(Collected data entries)
+++++
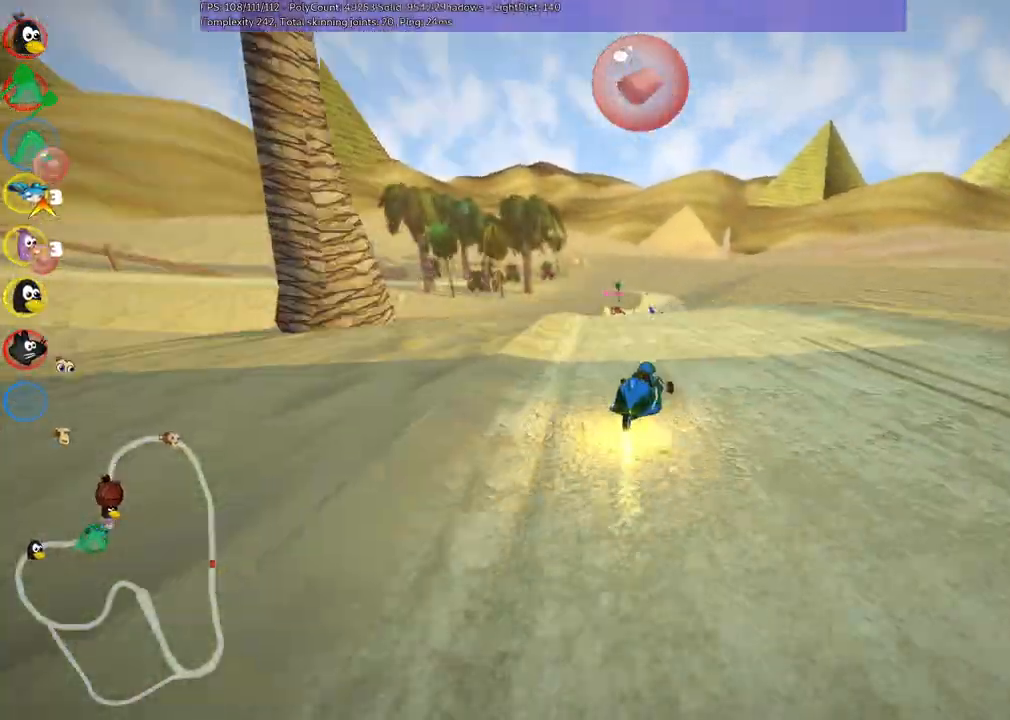
Gameplay with keyboard; each line is a JSON object with the keys held at the frame after it. "events" lists presses ("down") and releases ("up") of ".", "/", "alt_r", "b", "c", "comma", "ctrl_r", "d", "down", "f", "g", "h", "j", "k", "l", "left", "m", "n", "quote", "return", "right", "semicolon", "shift_r", "space", "super", "up" and "v" between this image and that frame as [ms after this image, input, new state], when the widget could be followed in between. No other keys are recorded. Mouse input is not recorded.
{"keys": ["left", "m", "up"], "events": [[100, "right", "down"], [200, "right", "up"]]}
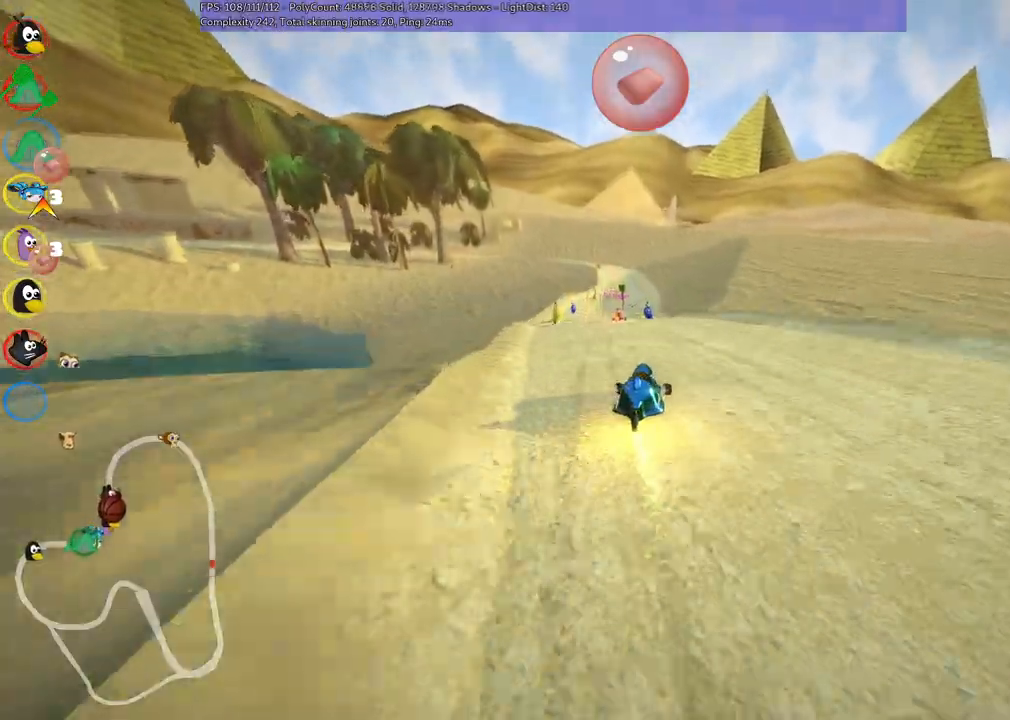
{"keys": ["left", "m", "up"], "events": [[366, "right", "down"], [416, "right", "up"]]}
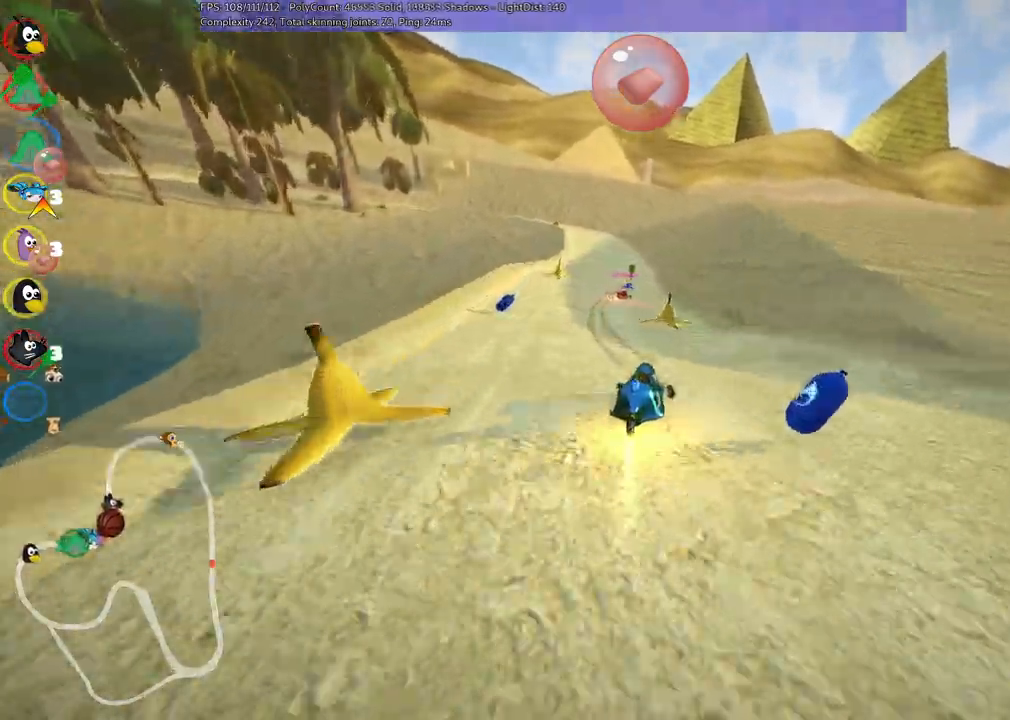
{"keys": ["up"]}
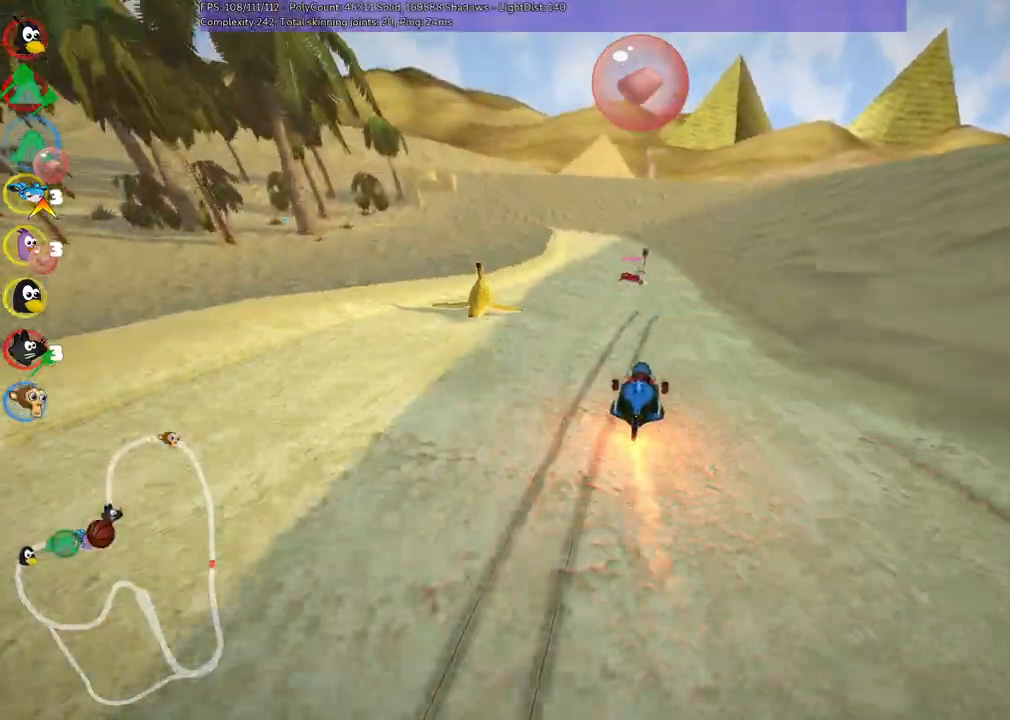
{"keys": ["m", "right", "up"], "events": [[216, "left", "down"], [266, "m", "down"], [350, "right", "down"], [416, "left", "up"]]}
+++++
- What you will do:
Word for word, restate all of the data, but do not copy the pictures.

- The answer:
Gameplay with keyboard; each line is a JSON object with the keys held at the frame after it. "events" lists presses ("down") and releases ("up") of ".", "/", "alt_r", "b", "c", "comma", "ctrl_r", "d", "down", "f", "g", "h", "j", "k", "l", "left", "m", "n", "quote", "return", "right", "semicolon", "shift_r", "space", "super", "up" and "v" between this image and that frame as [ms after this image, input, new state], when the widget could be followed in between. No other keys are recorded. Mouse input is not recorded.
{"keys": ["left", "m", "up"], "events": [[100, "right", "down"], [200, "right", "up"]]}
{"keys": ["left", "m", "up"], "events": [[366, "right", "down"], [416, "right", "up"]]}
{"keys": ["up"]}
{"keys": ["m", "right", "up"], "events": [[216, "left", "down"], [266, "m", "down"], [350, "right", "down"], [416, "left", "up"]]}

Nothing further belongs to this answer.